CSCI 362: Machine Learning Assignment 4
Stochastic Gradient Descent
Part I: Implement mini-batch gradient descent.
Download or cut-and-paste ols_nn.py from our Github repo to your computer.
The program ols_nn.py uses batch gradient descent to train a linear model to fit the climate data.
Here batch means that the model sees all of the data during each pass of the training loop; that
is, during each iteration of the training loop, all of the data are used when computing the gradient.
Modify ols_nn.py by defining a variable (before entering the training loop) called batchsize or similar. Set batchsize to say 4, initially.

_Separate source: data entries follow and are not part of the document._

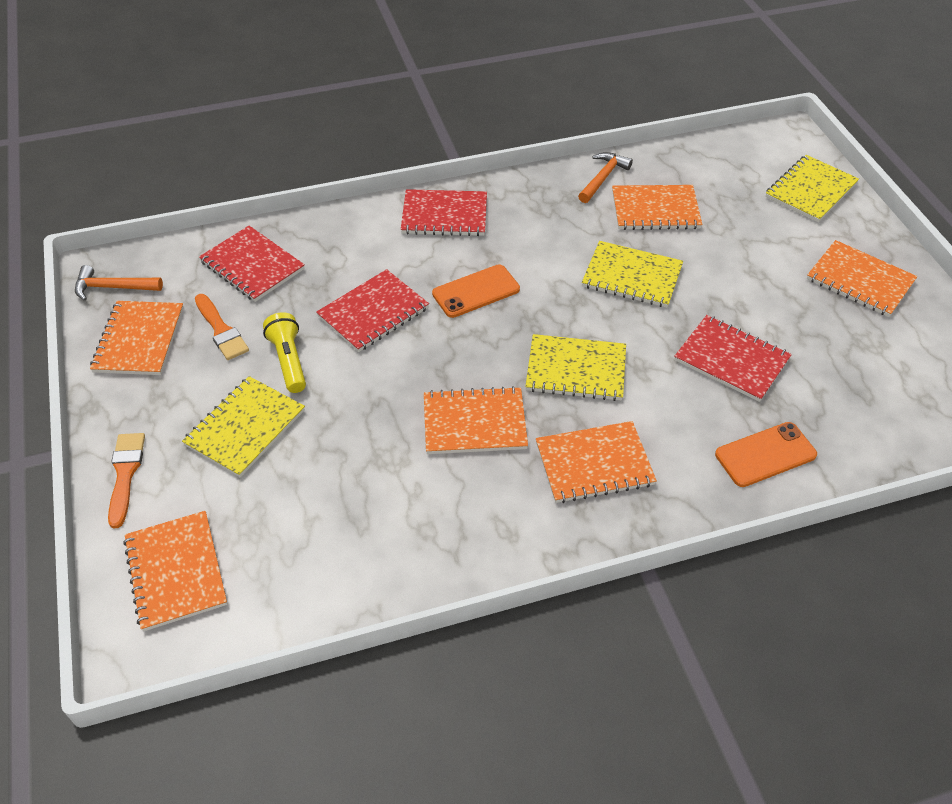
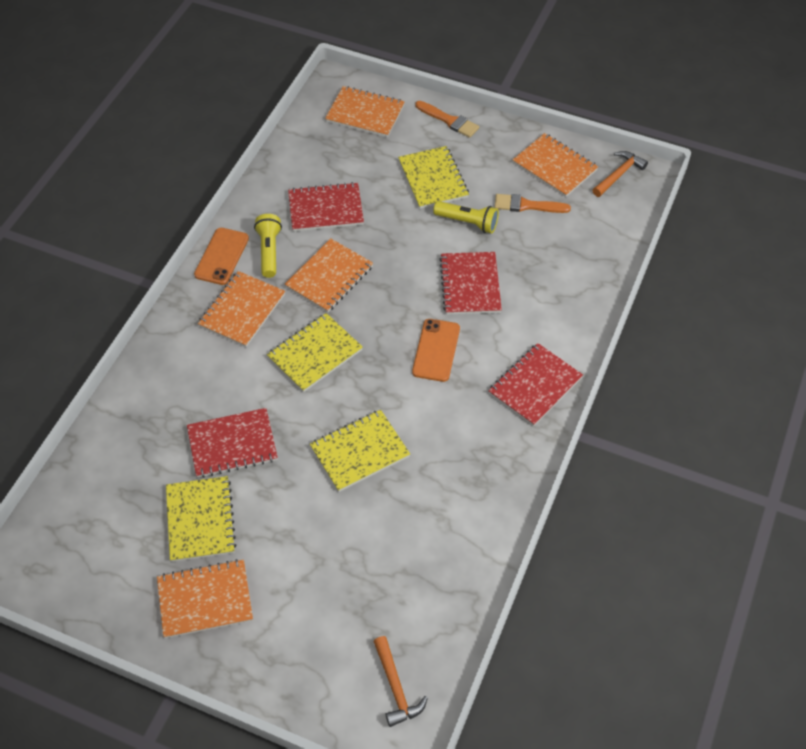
camera: 130 degrees right, 5 degrees up
(252, 265) = (578, 249): red notebook -> red notebook (325, 209)
(495, 501) = (269, 251): none -> yellow flashlight
(603, 178) = (483, 525): orange hammer -> orange hammer (396, 687)
(655, 210) = (412, 530): orange notebook -> none
(765, 455) = (155, 396): orange phone -> orange phone (221, 256)
(810, 190) = (322, 674): yellow notebook -> yellow notebook (200, 520)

Modify the training loop in ols_nn.py so that the model is shown mini-batches of examples, each
of size batchsize (instead of all of the data), during each forward pass.
Organize your code so that, if you set batchsize = 32, then you recover batch gradient descent;
and if you set batchsize = 1, you get stochastic gradient descent as discussed in class.
Make sure your code works as expected when you set batchsize = 32. You will likely need to adjust
your learning parameters in order to recover high-quality convergence if batchsize is significantly
smaller than 32.
Submit a readable screenshot of your modified training loop including any surrounding code that you
modified or added. Also include a readable screenshot with the output of a run demonstrating good
convergence with batchsize = 4.
Note: if one accumulates the loss outside the inner for loop, as Simmons did in class, then the
appropriate adjustment is: accum_loss * batchsize / num_examples.
Part II: Peer review one of your classmate’s implementation of SGD.
On Canvas, you will be assigned to peer review another student’s solution for Part I.
In your peer review, please comment on
1. the general correctness/style/readability of your classmate’s code, as well as
2. its algorithmic integrity:
– are all examples in the dataset seen during training?
– is high-quality stochasticity employed?